The tragedy of Orpheus and Eurydice

Many of the Greek myths are tragic either in their journey or in their ending - the story of Orpheus and Eurydice is no exception. The tale begs us to ask the questions: what would a man do to save the one he loves, and how strong is your faith?

Orpheus was the son of the Muse Calliope (the patron of epic poetry) and Oeagrus, a king of Thrace (other versions give Apollo). According to some legends, Apollo gave Orpheus his first lyre. Orpheus was gifted with superhuman singing ability - when he sang out, wild beats lay still and rocks would roll to him and lay at his feet. One day, a beautiful maiden named Eurydice caught his eye and he knew then and there she would be his bride.

On their wedding day, all of nature burst in the bloom - it was a truly joyous event. The sun was shinning, the birds were singing and Eurydice was dancing; all was well. Suddenly, Eurydice fell to the ground dead. Orpheus ran to her to find his worst fear realised - his new bride was dead; taken by a snake bite in the tall grass. He put a coin under her tongue as he watched Hermes take her to the underworld.

From that day forward, Orpheus only sang songs of sorrow and woe. When he sang beasts and rocks were driven to tears. His grief was so long and unbearable he had to do something to end the pain. He would win his Eurydice back, even if it cost his life.

Orpheus wandered aimlessly until he finally found an entrance to the underworld. He came before Hades and his queen Persephone asking for an audience. He began to sing for them and the queen of the Underworld was moved to tears. Hades was a cold and pitiless God but couldn't ignore the plight of his queen. She implored Hades to listen to Orpheus' wish to which he did. Orpheus explained the story of that fateful day and only asked for his beloved to be returned to him. Hades agreed and would allow Eurydice to the upper world on 1 condition - she would walk behind Orpheus until they reached the surface. If Orpheus looked behind his shoulder even once, Eurydice would return to the underworld.
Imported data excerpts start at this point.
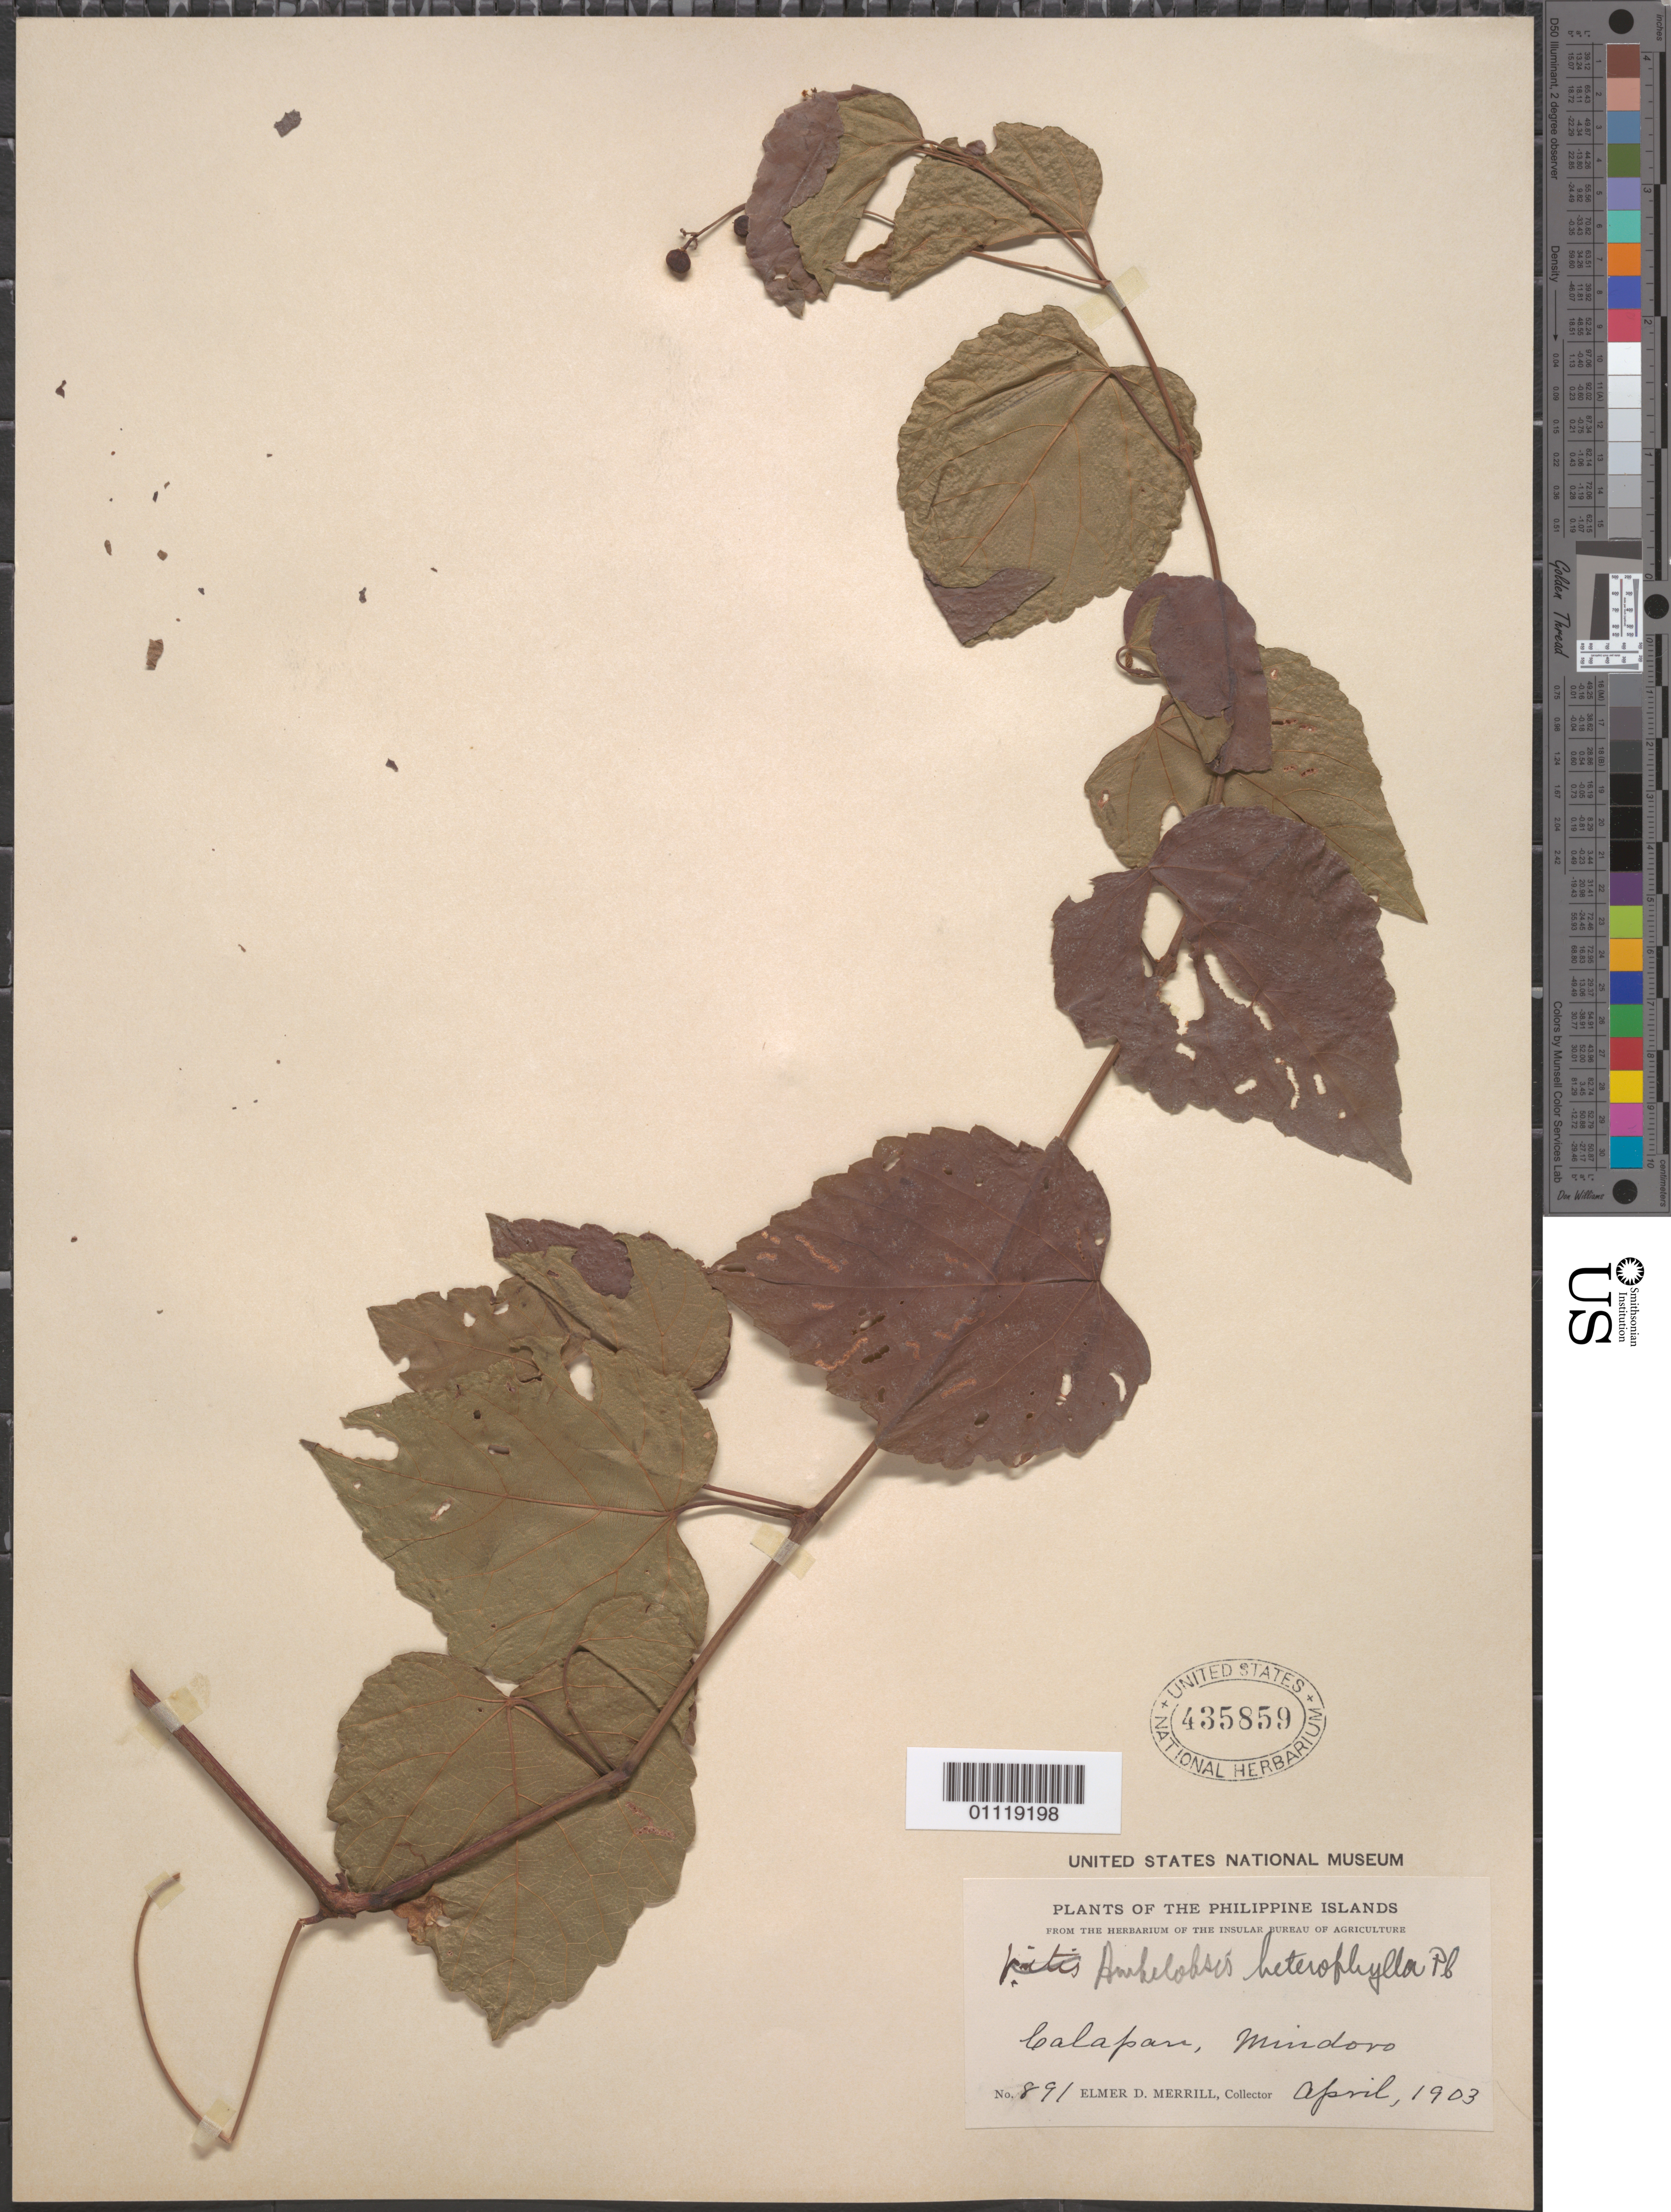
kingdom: Plantae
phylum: Tracheophyta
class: Magnoliopsida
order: Vitales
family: Vitaceae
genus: Ampelopsis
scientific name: Ampelopsis glandulosa var. heterophylla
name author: (Thunb.) Momiy.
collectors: E. D. Merrill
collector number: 891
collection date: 1903-04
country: Philippines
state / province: Mimaropa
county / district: Mindoro Oriental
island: Mindoro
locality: Calapan.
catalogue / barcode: US 435859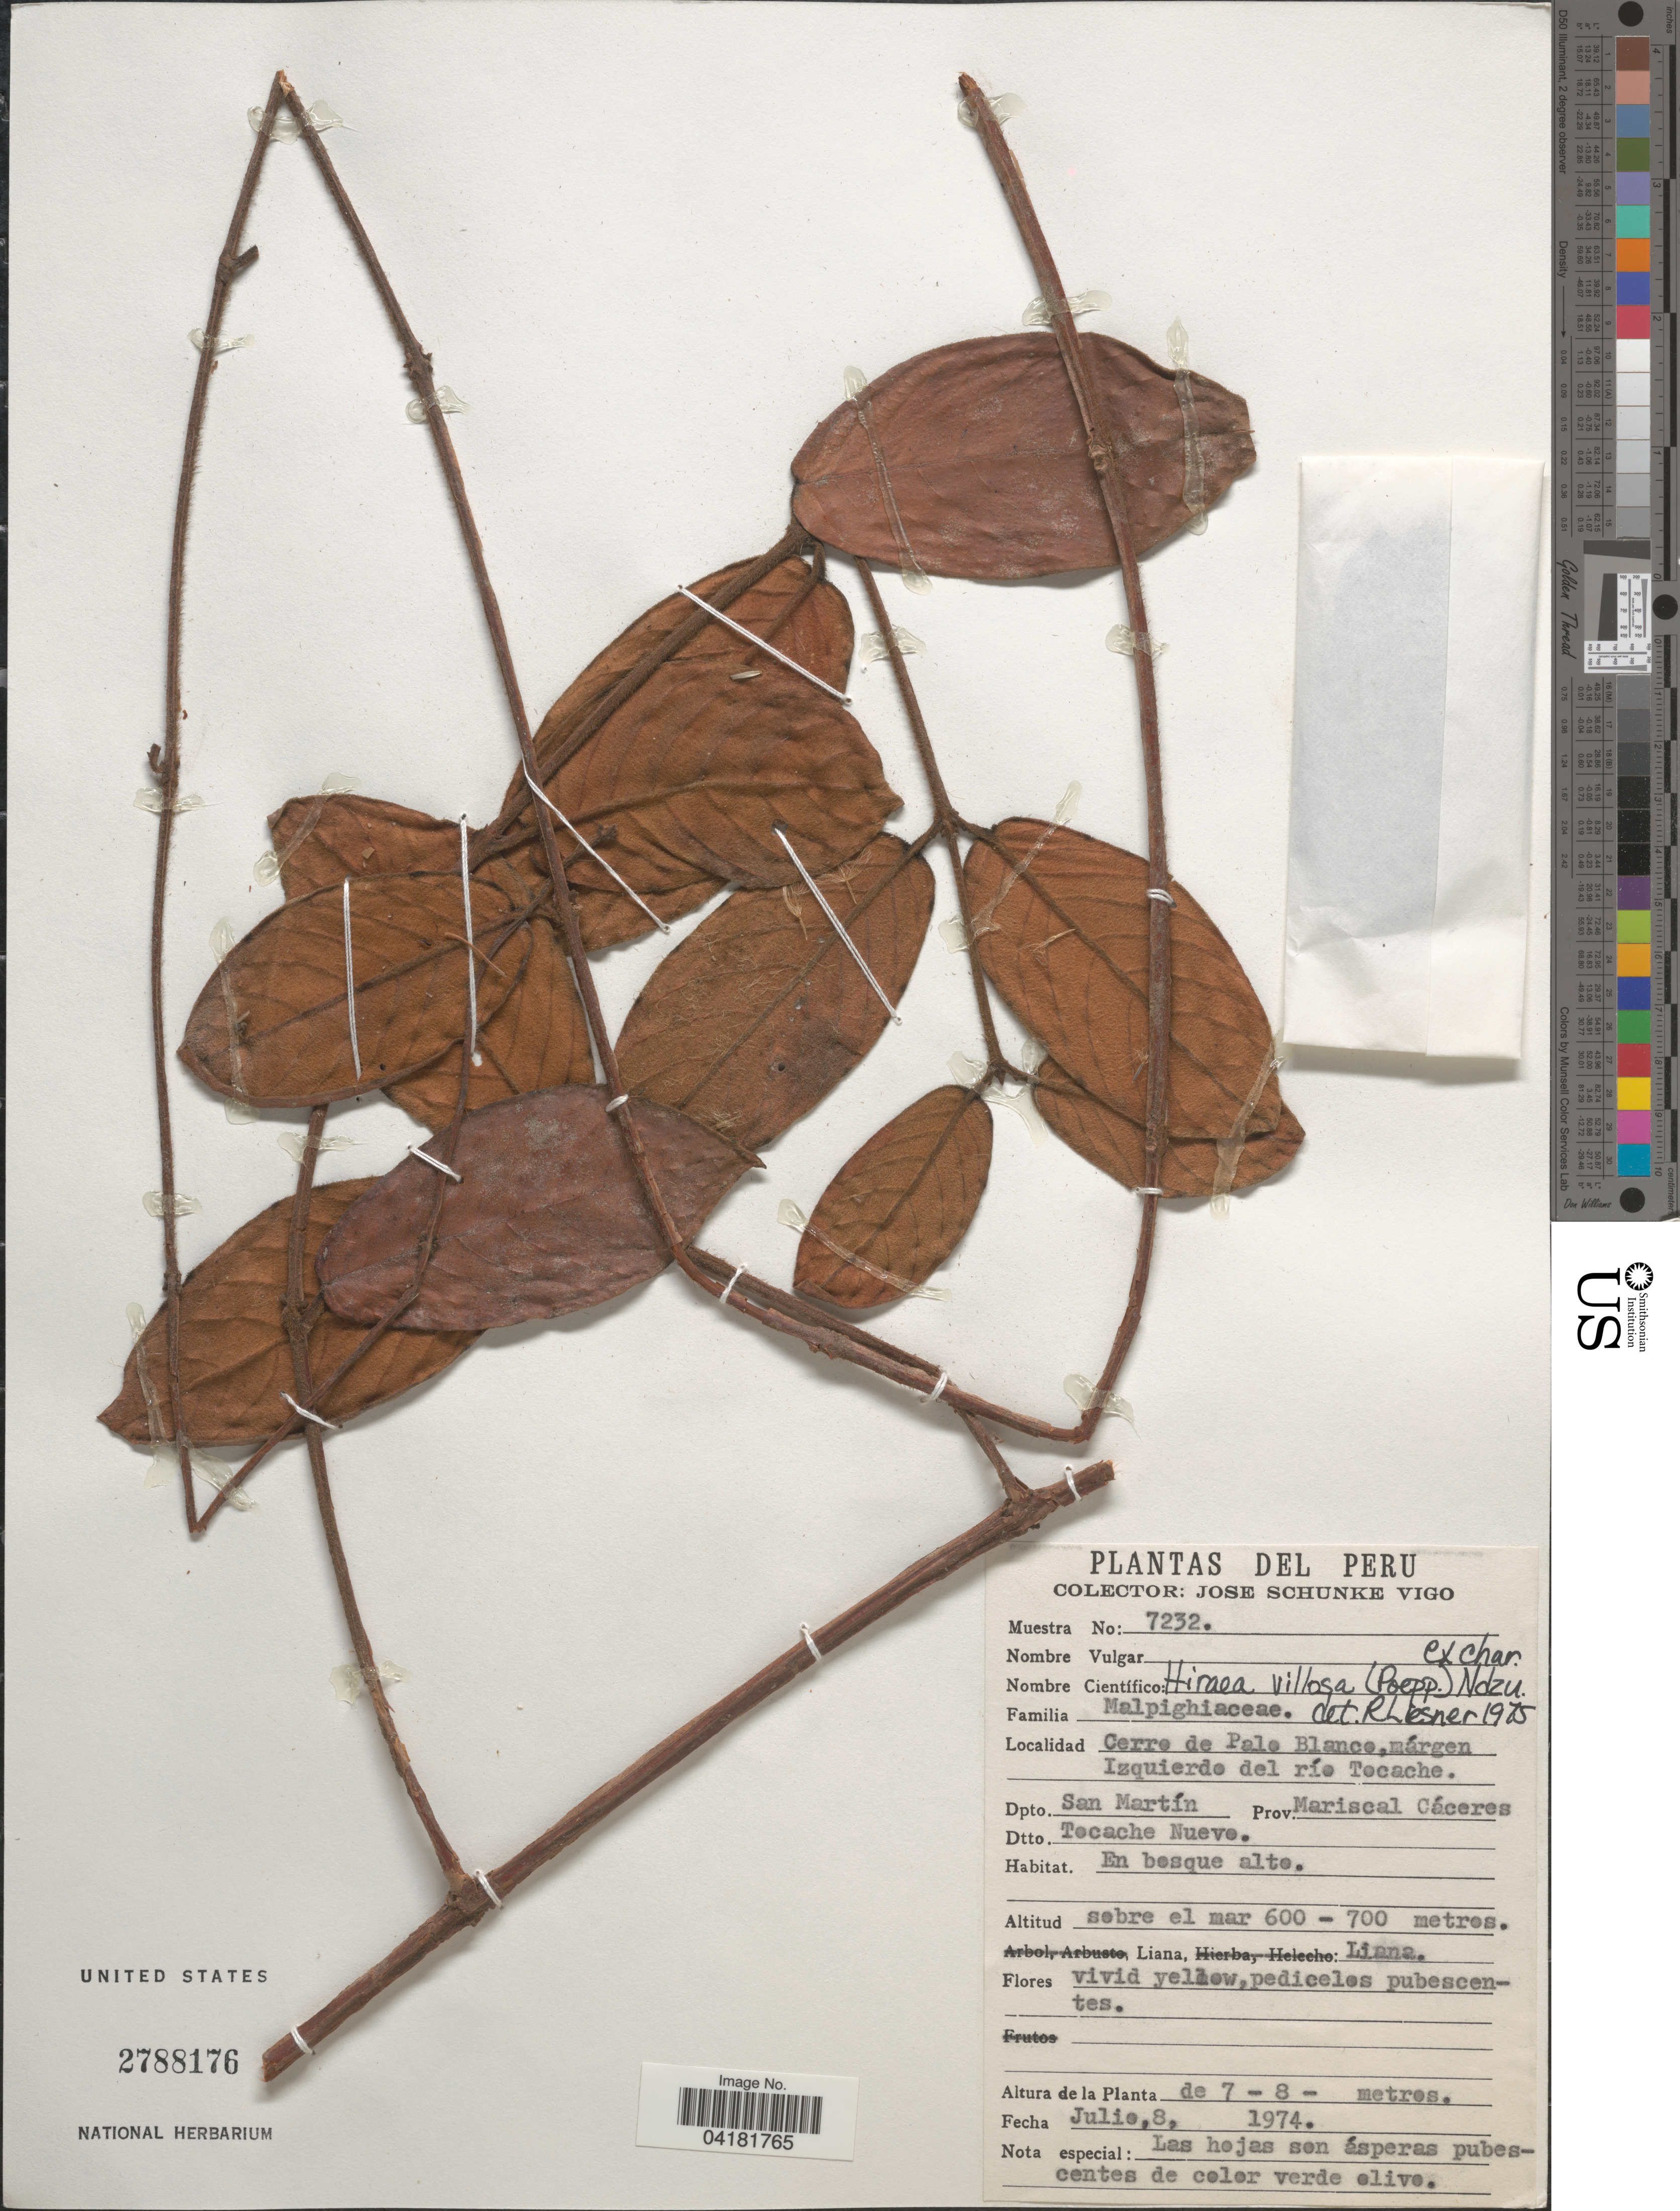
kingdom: Plantae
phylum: Tracheophyta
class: Magnoliopsida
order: Malpighiales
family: Malpighiaceae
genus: Hiraea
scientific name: Hiraea villosa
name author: Poepp. ex Nied.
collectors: J. Schunke Vigo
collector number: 7232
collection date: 1974-07-08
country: Peru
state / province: San Martin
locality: Cerre de Palo Blanco, márgen Izquierdo del río Tocache. Dpto. San Martín. Prov. Mariscal Cáceres. Dtto. Tocache Nuevo.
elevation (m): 600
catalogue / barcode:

Overjoyed, Orpheus ran to the stairs and began to climb with the utmost enthusiasm. After a time, doubt began to crawl into his mind. The footsteps he heard, were they really the footsteps of his beloved Eurydice? What if Hades had tricked him? Doubt clawed at him mercilessly to the point where he could no longer bear it. Just before they reached the surface, Orpheus turned to look behind him - he saw her beautiful face. She smiled at him for the briefest of moments before Hermes appeared at her side and returned her to the underworld. He had just about reached the surface, only to lose the love of his life yet again because of his lack of faith.

Alone at the surface, Orpheus sang out his sorrows for he would never again find joy. One day he was singing yet another song out of grief when a group of banshees came across his path. They were so loud and reckless that they couldn't hear the beautiful yet sorrowful songs of Orpheus. Enraged that he refused to participate in their debauchery, they ripped his body to shreds and threw the pieces into the river.

If anyone passed by that troubled river, they would her the silvery melodic voice of the ghost of Orpheus.